It has been several days now since his high-profile comedy gig at the White House Correspondent dinner but the hills are alive with the sound of talk about Stephen Colbert’s performance.
Did he step out of line and by implication is that a no-no in today’s Washington D.C? Must satire to a certain degree now be deferential? Did his satirical target President George Bush just sit there displeased or was Bush actually close to exploding? Should people send Colbert a message (whether they support him or not)?
And the overriding question is: Colbert was hired by somebody. He isn’t an unknown show business/comedy entity. What did they expect? That he’d do his act reading recycled jokes from Milton Berle’s Private Jokefile?
The New York Times enlightens us on that one:
Mark Smith, a reporter for The Associated Press who is president of the White House Correspondents’ Association, acknowledges that he had not seen much of Stephen Colbert on Comedy Central before he booked him as the main entertainment for the association’s annual black-tie dinner on Saturday night. But he says he knew enough about Mr. Colbert — “He not only skewers politicians, he skewers those of us in the media” — to expect that he would cause some good-natured discomfort among the 2,600 guests, many of them politicians and reporters.
What Mr. Smith did not anticipate, he said, was that Mr. Colbert’s nearly 20-minute address would become one of the most hotly debated topics in the politically charged blogosphere. Mr. Colbert delivered his remarks in character as the Bill O’Reillyesque commentator he plays on “The Colbert Report,” although this time his principal foil, President Bush, was just a few feet away.
“There was nothing he said where I would have leapt up to say, ‘Stop,’ ” said Mr. Smith, who introduced Mr. Colbert and sat near him on the dais. “I thought he was very funny,” Mr. Smith added, though there was hardly consensus on that point yesterday.
======
### Tasks
• A. List every organization named in the article about Stephen Colbert's White House Correspondents' dinner performance.
• B. According to the article about Stephen Colbert's White House Correspondents' dinner performance, about how long was Colbert's address?
• C. Repeat the portion of the article about Stephen Colbert's White House Correspondents' dinner performance that begins at the words "And the overriding" and stops after "Berle’s Private Jokefile?".

[Stored data entries]
======
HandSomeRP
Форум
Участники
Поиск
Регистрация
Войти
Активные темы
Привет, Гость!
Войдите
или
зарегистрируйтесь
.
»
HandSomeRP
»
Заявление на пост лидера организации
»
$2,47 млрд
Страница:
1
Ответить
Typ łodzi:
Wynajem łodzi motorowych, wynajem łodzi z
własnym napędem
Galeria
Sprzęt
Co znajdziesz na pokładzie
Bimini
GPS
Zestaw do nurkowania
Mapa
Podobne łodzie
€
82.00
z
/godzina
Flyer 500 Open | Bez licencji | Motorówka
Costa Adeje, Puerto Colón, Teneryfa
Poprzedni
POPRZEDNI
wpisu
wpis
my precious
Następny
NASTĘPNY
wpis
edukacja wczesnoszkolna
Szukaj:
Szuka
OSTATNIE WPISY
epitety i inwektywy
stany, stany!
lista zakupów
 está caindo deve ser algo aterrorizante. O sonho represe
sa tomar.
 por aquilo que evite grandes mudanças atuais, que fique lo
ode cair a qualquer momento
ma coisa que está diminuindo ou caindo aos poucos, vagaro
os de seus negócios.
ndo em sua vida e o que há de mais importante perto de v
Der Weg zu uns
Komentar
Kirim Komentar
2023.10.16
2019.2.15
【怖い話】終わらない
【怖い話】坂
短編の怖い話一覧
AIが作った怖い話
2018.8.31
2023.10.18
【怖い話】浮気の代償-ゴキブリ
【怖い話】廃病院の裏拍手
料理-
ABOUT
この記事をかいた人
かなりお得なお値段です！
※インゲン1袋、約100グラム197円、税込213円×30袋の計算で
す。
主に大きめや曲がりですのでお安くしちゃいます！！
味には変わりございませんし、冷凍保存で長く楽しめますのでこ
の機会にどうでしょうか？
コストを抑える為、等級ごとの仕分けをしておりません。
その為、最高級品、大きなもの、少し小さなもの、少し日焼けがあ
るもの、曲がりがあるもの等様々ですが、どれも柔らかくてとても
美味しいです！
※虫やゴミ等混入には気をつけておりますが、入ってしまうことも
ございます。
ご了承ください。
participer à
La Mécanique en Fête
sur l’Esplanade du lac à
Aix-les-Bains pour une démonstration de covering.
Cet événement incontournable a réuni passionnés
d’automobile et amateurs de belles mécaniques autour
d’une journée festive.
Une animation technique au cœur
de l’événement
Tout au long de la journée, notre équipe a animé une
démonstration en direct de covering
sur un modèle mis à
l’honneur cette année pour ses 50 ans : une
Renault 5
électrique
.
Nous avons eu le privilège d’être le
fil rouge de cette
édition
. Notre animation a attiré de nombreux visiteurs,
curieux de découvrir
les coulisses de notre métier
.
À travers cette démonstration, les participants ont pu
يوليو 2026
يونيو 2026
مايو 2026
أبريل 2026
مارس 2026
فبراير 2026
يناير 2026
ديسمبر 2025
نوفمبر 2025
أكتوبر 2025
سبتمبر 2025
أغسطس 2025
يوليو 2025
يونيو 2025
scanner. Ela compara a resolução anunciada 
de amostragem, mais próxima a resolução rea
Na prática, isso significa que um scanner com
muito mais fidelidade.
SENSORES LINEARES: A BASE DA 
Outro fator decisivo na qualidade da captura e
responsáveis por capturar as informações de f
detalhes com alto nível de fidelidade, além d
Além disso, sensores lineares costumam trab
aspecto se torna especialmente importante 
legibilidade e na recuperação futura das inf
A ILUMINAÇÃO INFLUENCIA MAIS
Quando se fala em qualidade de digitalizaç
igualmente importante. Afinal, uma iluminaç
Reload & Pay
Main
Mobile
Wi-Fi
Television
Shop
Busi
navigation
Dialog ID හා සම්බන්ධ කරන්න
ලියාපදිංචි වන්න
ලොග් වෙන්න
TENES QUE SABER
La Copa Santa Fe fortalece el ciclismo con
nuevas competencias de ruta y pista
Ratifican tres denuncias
======
### Responses by item number
• A.
The New York Times
The Associated Press
White House Correspondents' Association
Comedy Central

• B. Nearly 20 minutes.

• C.
And the overriding question is: Colbert was hired by somebody. He isn’t an unknown show business/comedy entity. What did they expect? That he’d do his act reading recycled jokes from Milton Berle’s Private Jokefile?